Though it’s only a 40-minute drive from Providence, Rhode Island, arriving at the house on Round Top Road feels like stepping back in time-maybe even multiple lifetimes. Commonly known as the Conjuring House, it inspired the hit 2013 movie The Conjuring, but its history (both architecturally and paranormally) goes back much further.

"It’s a very cool, well-preserved, quintessentially New England house," says Ben Guglielmi, a sales associate with Mott & Chace Sotheby’s International Realty. "It’s on almost nine acres of pastoral fields with forests, trails, and old Rhode Island stone walls."


But, Guglielmi adds, "Those are not the things that make it as unique as it is. This may be the most famous haunted house in America."



An expansive lawn surrounds the house-ideal for a quick escape.

The historic wood-clad house-dating to 1836 and located outside Burrillville, Rhode Island, just south of the Massachusetts border-features three bedrooms and one and a half baths. Aside from its movie associations, the home’s leading amenity may be the wooded eight-and-a-half-acre property itself, which includes a water feature: the Round Top Brook, a seasonally stocked fishing area.

The Conjuring was successful enough when released eight years ago (with over $300 million in box office ticket sales globally) to eventually spawn two sequels, including 2021’s The Conjuring: The Devil Made Me Do It. The responses to the film franchise are perhaps a testament to the vision of the original film’s director, James Wan, as well as performances by lead actors Vera Farmiga, Patrick Wilson, and Ron Livingston. But viewers may have also been reacting to the fact that this horror story is based on real-life events (or at least real-life anecdotes).



The dining room retains the feel of a rustic 19th-century farmhouse (the portable air conditioner notwithstanding).

This much we know is true: In the early 1970s, Roger and Carolyn Perron move into what was then known as the Arnold Estate with their five daughters. The family remained there until 1980.

Yet soon after their arrival, unexplained phenomena begin to occur, so much so that the Perrons invite Ed and Lorraine Warren, founders of New England’s oldest ghost-hunting group, to visit and diagnose the house. In the movie, the Warrens discover that the site is home to numerous murders and suicides.

(The real-life Warrens had quite a decade, having also gained notoriety after investigating another home with a violent history: a Long Island residence that inspired Hollywood’s The Amityville Horror.)



The living room and kitchen share the same fireplace, with the library just beyond.

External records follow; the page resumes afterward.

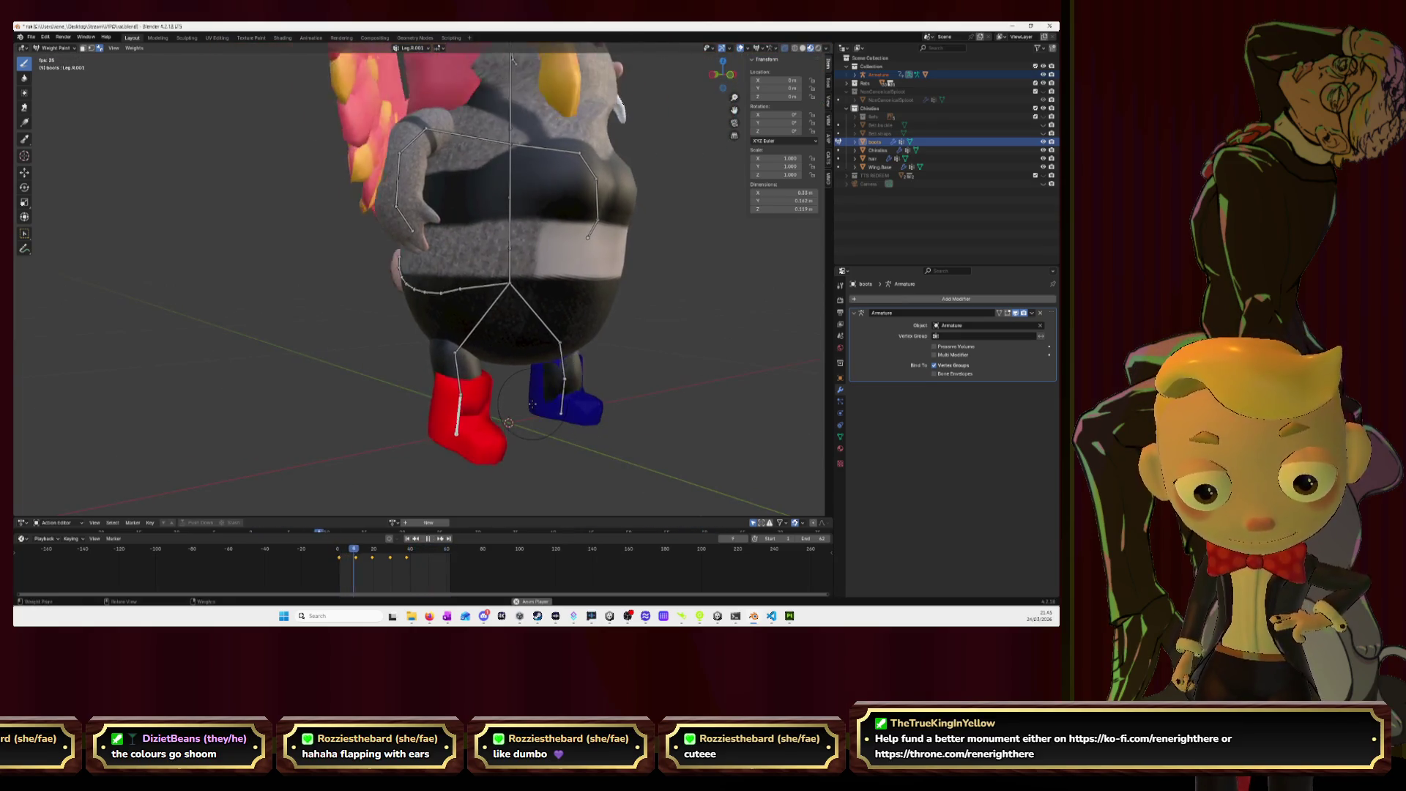
key("space")
mouse_move(533, 404)
left_mouse_down()
mouse_move(630, 428)
mouse_move(649, 418)
mouse_move(579, 446)
left_mouse_up()
left_click(648, 436, "ctrl")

Self-described demonologists, Ed and Lorraine agree that the house came with an unexpected tenant: the ghost of Bathsheba Sherman, who had lived on a neighboring farm in the 1800s and was suspected by locals to be a witch after an infant died in her care. (It is also supposed that Bathsheba once lived in the Conjuring House.) Though a court cleared her of any wrongdoing, the townspeople still blamed her for reasons brought to light by the film.



Pay no attention to the block of knives in the corner. They’re strictly for cooking.

Today, the home known as the Conjuring House still evokes the rustic feel of the 19th century-and feels similarly to how the Parrons experienced it in the 1970s-qualities the departing owners preserved in order to turn it into a successful rental.

The marketing photos show a living room with a rustic farmhouse table beside a roaring fire, a cozy den with wall-to-wall bookshelves, and a trio of Raggedy Ann dolls one half expects to come to life. It’s endearingly and knowingly right out of a horror movie.



A library with floor-to-ceiling bookshelves is situated just off the living room.

Hollywood associations and dubious anecdotes aside, the home is a period-appropriate restored farmhouse that makes for a quintessential New England weekend getaway-especially this time of year with the region’s display of autumnal colors.

The realty team at Providence-based Mott & Chace had fun marketing the house, working with Blueflash Photography to produce a promotional video that plays like a horror film of its own. (Without giving too much away, there are rocking chairs and a floating bed with musical accompaniment to match.)



The house seems to come with a doll or two, but the outgoing owners don’t recommend holding them.



Lightning strikes over a haunted house? Probably just a coincidence.

"It’s been a blast marketing the house and working with the folks who own it," Guglielmi says. "Honestly the hardest part has been to screen or vet all the interested people, because there’s been so much interest." For any of the film’s fanatics looking for a new home, that may be the biggest horror of all.